In Italia sono moltissime le coppie gay e i single pronti ad accogliere in affido i minori più fragili. Hanno superato tutti i corsi necessari e adempiuto a tutti i requisiti per ottenere la certificazione di idoneità, ma questo diritto, nella maggior parte dei casi, viene loro negato. La maggioranza dei tribunali, infatti, respinge la disponibilità di queste famiglie a ospitare i bambini con “bisogni speciali” perché considerate troppo lontane dalla normalità. Una situazione paradossale che penalizza i minori, lasciandoli in attesa nelle strutture o nelle case famiglia anche per tempi molto lunghi. A denunciarlo è l’associazione M’AMa, dalla parte dei bambini, che si occupa di accudire bambini con necessità speciali (come piccoli con disabilità, sindromi genetiche, gruppi di fratelli, adolescenti problematici) e di trovare loro, su indicazione dei tribunali, una famiglia adottiva.

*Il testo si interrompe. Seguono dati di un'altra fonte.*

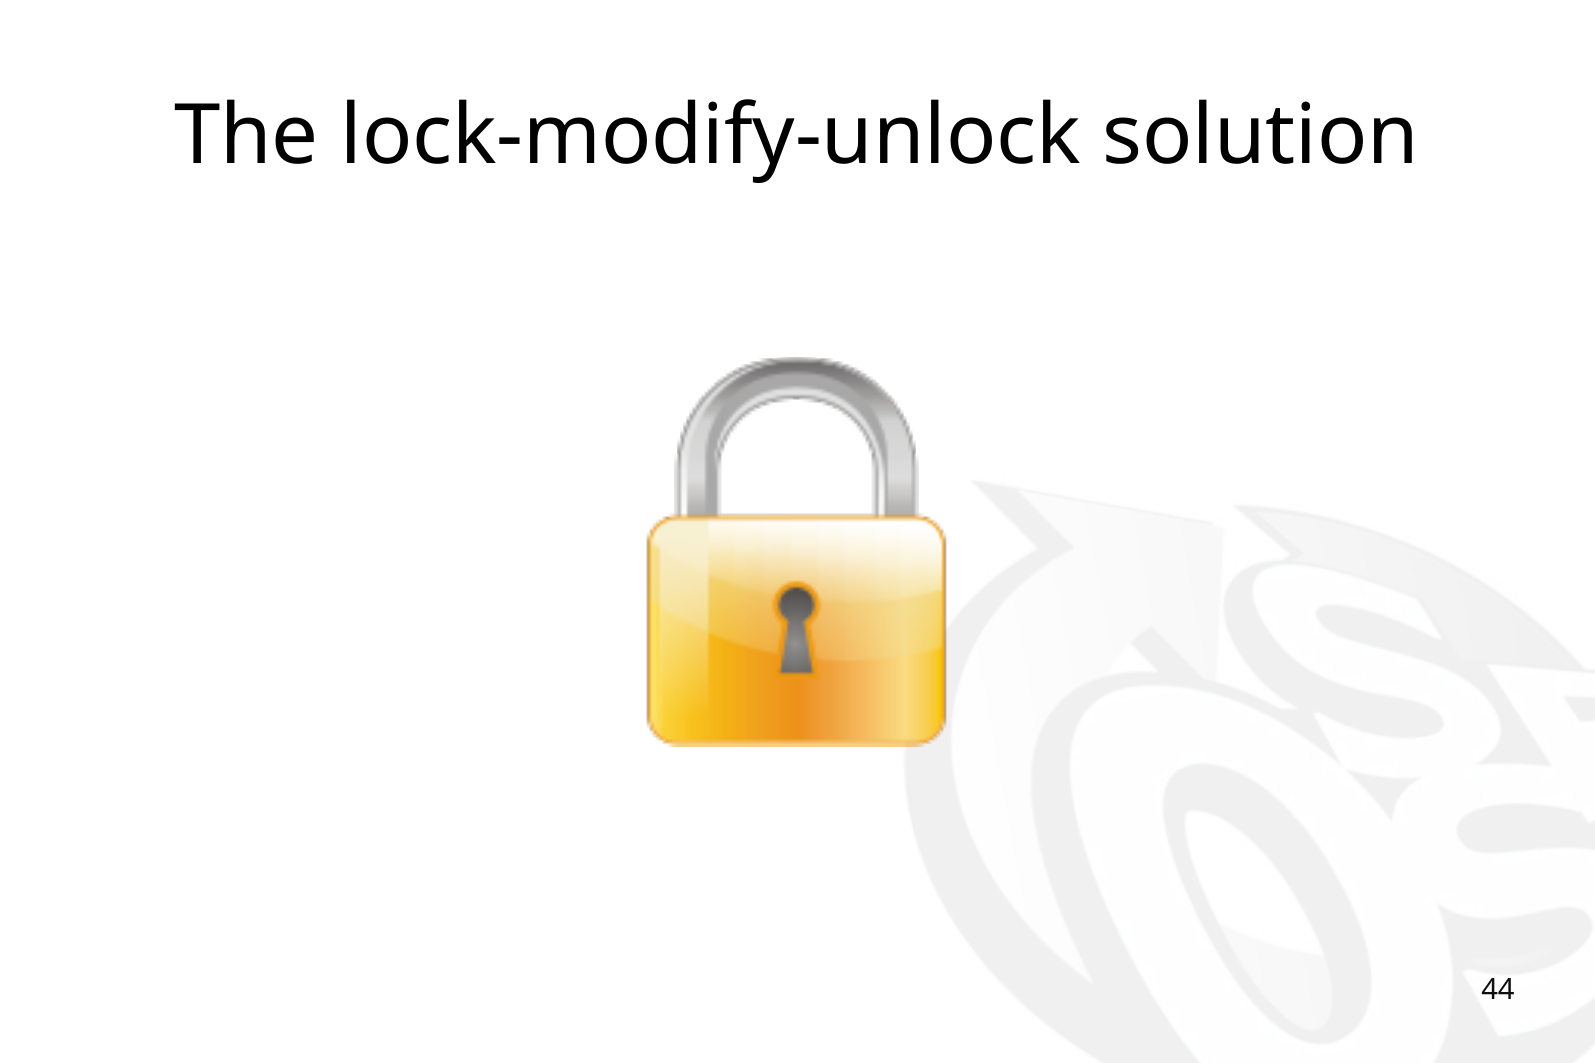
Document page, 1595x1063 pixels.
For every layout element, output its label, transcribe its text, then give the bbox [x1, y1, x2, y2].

picture [603, 357, 992, 747]
title The lock-modify-unlock solution [79, 42, 1515, 220]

Attraverso il progetto AFFIDIamoci, l’associazione M’aMa, anche nota come la rete delle Mamme matte, è impegnata in una forte attività di diffusione della cultura dell’affido tra le famiglie omo e monogenitoriali e le istituzioni, attraverso l’organizzazione di eventi e convegni in tutta Italia. Quest’opera capillare di divulgazione, scrive l’associazione sul suo sito, nasce dal diritto di tutti i minori a crescere in famiglia e dalla necessaria constatazione (al di là delle proprie convinzioni personali) che oggi, anche in Italia, la struttura della famiglia è cambiata diversificandosi in monogenitoriale, omogenitoriale, allargata. Secondo la Legge 183/84, l’istituto giuridico dell’affido offre una strada conosciuta da pochi, ma praticabile da tutti (sempre se opportunamente formati dai servizi sociali territoriali): uomini e donne single di qualsiasi orientamento sessuale, coppie di fatto e sposate, etero e omosessuali, con e senza figli.
Eppure, di fatto, in alcune regioni, un single o una coppia omosessuale, anche se idonei, non sono presi in considerazione come lo sarebbe una qualsiasi “famiglia tradizionale”. Sono ben pochi i casi come quello di Giulia, nome di fantasia che appare sulle pagine di “Repubblica”, una bambina fragile più volte respinta da diverse famiglie a causa della sua condizione e poi affidata ad una single funzionaria di una multinazionale o quello di Beatrice, una bimba gravemente malata, data in affido a una coppia lesbica. I minori con necessità speciali, invece, sono circa 23 mila in Italia e, per via di un pregiudizio ancora difficile da infrangere, restano nell’attesa, spesso vana, di famiglie “tradizionali” che non arriveranno mai.